R/reptSplitCheck.R
In letsRept: An Interface to the Reptile Database

Documented in reptSplitCheck

#' Check for potential taxonomic splits in a query
#'
#' @param x A character vector of species names to check. Usually from a database.
#' @param pubDate Integer. An year (e.g., 2019) used as a reference date from when to check potential taxonomic split. Either a single year applied to all queried species, or a vector of years with the same length as x, providing a reference year for each species individually.
#' @param includeAll Logical; If \code{TRUE}, include all species described since `pubDate` regardless of if it is already included in the queried species list. Default is \code{FALSE}
#' @param verbose Logical; If \code{TRUE}, prints progress messages. Default is \code{TRUE}.
#' @param cores Integer. Number of CPU cores to use for parallel processing. Default is \code{cores = 1}.
#' @param showProgress Logical. If \code{TRUE}, prints data sampling progress. Default is \code{TRUE}.
#' @param exact Logical.
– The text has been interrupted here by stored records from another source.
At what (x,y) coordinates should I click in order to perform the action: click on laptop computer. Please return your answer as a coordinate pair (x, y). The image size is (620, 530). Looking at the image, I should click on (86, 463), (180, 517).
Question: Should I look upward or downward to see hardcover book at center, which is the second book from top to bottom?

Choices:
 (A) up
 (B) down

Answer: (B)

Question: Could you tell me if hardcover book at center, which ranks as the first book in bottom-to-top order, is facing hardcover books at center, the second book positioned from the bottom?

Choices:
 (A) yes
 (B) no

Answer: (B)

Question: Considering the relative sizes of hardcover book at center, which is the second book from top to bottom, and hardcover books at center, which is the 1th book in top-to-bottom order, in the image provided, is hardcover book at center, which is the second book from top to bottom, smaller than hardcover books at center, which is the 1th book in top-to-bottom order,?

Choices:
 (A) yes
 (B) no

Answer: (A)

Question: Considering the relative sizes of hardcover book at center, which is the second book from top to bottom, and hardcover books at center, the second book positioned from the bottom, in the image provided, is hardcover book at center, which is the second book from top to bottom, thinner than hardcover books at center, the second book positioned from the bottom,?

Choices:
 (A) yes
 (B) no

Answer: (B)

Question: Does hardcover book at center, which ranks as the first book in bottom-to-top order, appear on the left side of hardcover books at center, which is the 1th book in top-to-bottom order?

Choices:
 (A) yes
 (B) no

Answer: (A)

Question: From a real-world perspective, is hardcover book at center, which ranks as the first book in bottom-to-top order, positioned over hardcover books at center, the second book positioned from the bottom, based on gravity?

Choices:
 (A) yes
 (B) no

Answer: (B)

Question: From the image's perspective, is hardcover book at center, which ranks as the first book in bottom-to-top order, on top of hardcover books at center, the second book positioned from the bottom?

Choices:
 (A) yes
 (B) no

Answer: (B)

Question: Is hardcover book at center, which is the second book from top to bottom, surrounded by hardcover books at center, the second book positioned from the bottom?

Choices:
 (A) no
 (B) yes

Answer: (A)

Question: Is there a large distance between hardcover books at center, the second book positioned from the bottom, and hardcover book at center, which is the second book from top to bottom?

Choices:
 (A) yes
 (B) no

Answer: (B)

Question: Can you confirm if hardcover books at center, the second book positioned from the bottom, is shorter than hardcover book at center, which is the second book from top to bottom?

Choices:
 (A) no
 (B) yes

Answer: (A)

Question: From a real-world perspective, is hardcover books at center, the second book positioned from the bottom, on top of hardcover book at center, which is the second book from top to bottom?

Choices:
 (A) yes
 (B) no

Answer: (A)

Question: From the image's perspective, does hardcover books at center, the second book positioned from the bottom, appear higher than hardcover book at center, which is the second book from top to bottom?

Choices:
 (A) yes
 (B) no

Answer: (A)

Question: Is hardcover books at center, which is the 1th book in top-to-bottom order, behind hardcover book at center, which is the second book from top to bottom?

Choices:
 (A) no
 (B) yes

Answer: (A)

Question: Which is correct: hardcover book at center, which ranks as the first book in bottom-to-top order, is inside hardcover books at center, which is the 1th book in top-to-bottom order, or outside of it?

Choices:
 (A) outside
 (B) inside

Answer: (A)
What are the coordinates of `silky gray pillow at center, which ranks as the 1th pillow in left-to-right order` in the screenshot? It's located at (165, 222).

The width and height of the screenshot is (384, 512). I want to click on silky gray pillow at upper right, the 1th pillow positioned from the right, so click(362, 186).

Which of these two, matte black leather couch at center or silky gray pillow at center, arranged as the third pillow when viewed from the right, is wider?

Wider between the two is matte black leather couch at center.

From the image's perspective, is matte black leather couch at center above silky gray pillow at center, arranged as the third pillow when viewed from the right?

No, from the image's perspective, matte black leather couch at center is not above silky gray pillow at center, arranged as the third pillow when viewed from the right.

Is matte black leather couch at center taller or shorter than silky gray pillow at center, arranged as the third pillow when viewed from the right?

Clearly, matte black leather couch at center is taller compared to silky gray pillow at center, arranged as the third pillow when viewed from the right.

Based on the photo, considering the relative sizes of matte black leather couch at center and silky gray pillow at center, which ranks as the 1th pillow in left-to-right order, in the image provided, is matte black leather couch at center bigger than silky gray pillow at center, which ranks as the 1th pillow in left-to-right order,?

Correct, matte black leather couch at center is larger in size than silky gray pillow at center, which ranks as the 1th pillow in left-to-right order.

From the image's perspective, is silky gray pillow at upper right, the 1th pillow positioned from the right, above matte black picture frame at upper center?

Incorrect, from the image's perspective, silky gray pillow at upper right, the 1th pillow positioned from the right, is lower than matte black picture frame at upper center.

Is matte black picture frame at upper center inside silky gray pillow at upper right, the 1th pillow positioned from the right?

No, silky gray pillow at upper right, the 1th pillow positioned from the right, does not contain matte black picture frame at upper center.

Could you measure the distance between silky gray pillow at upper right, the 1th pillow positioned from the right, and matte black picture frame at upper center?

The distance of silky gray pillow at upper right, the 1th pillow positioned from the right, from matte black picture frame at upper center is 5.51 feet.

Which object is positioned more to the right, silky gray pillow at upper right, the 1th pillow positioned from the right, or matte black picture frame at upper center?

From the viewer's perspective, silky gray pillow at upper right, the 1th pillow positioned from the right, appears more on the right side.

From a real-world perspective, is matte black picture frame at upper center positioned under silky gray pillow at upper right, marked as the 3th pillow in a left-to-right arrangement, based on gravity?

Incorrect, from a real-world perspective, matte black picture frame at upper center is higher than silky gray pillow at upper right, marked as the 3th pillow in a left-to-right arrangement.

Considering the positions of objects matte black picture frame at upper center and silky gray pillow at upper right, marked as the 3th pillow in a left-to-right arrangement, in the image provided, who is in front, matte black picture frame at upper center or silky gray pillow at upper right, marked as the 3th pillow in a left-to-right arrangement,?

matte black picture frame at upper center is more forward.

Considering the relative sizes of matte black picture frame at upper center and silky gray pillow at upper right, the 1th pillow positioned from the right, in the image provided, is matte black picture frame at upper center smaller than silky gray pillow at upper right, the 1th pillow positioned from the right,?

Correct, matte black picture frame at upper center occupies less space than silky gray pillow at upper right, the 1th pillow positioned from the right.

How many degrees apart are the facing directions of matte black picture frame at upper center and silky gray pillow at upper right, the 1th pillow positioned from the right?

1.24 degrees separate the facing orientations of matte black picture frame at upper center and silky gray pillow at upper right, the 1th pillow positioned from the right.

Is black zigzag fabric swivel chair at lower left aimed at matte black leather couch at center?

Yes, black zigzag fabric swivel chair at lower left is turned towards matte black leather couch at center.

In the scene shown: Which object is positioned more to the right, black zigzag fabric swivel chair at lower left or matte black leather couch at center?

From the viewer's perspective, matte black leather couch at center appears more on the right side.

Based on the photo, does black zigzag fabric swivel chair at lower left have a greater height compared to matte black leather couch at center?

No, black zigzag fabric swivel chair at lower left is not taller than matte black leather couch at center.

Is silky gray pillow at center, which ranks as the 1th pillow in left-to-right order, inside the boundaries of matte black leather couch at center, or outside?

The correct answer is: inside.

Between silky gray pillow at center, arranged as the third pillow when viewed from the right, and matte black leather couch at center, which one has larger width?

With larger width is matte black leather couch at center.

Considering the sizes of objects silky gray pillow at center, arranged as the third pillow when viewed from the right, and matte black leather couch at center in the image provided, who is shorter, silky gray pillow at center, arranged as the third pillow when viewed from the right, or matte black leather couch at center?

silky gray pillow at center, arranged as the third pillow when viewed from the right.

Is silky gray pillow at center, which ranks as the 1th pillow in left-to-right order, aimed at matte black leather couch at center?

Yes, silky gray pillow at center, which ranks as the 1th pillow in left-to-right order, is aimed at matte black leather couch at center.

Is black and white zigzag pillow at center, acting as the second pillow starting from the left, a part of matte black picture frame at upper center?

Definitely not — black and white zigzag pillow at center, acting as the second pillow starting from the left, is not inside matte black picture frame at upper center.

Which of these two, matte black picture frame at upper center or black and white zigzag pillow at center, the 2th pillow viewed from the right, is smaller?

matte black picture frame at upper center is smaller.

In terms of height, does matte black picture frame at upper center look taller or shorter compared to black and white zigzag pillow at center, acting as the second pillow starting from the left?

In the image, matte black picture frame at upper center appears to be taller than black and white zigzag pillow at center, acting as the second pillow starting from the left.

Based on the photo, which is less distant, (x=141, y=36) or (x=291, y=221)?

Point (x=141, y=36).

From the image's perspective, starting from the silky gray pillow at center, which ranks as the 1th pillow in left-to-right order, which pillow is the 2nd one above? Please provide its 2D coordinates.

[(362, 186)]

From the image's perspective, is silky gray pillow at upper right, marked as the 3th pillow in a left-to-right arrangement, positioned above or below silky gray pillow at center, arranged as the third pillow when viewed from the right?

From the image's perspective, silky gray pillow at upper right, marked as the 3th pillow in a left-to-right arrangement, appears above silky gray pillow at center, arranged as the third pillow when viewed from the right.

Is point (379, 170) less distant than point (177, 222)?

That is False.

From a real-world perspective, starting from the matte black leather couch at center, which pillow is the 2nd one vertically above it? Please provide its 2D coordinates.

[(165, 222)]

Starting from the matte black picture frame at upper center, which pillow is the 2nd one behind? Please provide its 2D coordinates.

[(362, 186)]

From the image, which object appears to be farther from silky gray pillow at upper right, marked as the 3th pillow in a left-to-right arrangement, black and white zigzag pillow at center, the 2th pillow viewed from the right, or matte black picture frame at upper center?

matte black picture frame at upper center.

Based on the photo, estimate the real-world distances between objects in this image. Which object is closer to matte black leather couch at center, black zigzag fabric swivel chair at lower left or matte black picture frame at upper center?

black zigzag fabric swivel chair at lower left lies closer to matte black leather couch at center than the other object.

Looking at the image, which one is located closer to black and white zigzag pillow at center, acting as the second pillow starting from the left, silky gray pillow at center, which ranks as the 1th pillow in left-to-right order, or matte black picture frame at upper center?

Will search queried names for exact matches only (e.g., does not retrieve "Tantilla cf. melanocephala" when searching for "Tantilla melanocephala"). Default is \code{FALSE}.
#' 
#' @return A data frame with the following columns:
#' \itemize{
#'   \item \code{query}: the original input names.
#'   \item \code{RDB}: the best-matching valid names according to The Reptile Database.
#'   \item \code{status}: a status label indicating the result of the match (\code{"check_split"}, \code{"up_to_date"}, \code{"not_found"}, or \code{"failed"}).
#' }
#' 
#' @examples
#' query <- c(
#' "Atractus dapsilis",
#' "Atractus trefauti",
#' "Atractus snethlageae",
#' "Tantilla melanocephala",
#' "Oxybelis aeneus",
#' "Oxybelis rutherfordi",
#' "Vieira-Alencar authoristicus",
#' "Oxybelis aeneus",
#' "Bothrops pauloensis")
#'
#'\donttest{
#'result <- reptSplitCheck(x=query,
#'                         pubDate = 2019,
#'                         cores = 2,
#'                         showProgress = FALSE)
#'
#'result <- reptSplitCheck(x=query,
#'                         pubDate = 2019,
#'                         cores = 2,
#'                         showProgress = FALSE,
#'                         includeAll = TRUE)
#' }
#' @export
#' 
reptSplitCheck <- function(x,
                           pubDate = NULL,
                           includeAll = FALSE,
                           verbose = FALSE,
                           cores = 1,
                           showProgress = TRUE,
                           exact = FALSE) {
  if(!is.character(x)){
    stop("Object x is not a character vector")
  }
  if(is.null(pubDate)){
    message("Argument pubDate not provided, setting to ", min(letsRept::allReptiles$year))
    pubDate <- as.integer(min(letsRept::allReptiles$year))
  }
  
  results <- safeParallel(seq_along(x), function(i) {
    splitCheck(spp = x[i],
               pubDate = if(length(pubDate)==1) pubDate else pubDate[i],
               includeAll = includeAll,
               verbose = verbose,
               x = x,
               exact = exact)
  }, cores = cores,
  showProgress = showProgress)
  
  df_final <- do.call(rbind, results)
  
  if (is.null(df_final)) {
    warning("No results retrieved.")
    return(data.frame(query = character(), RDB = character(), status = character(), stringsAsFactors = FALSE))
  }
  
  return(df_final)
}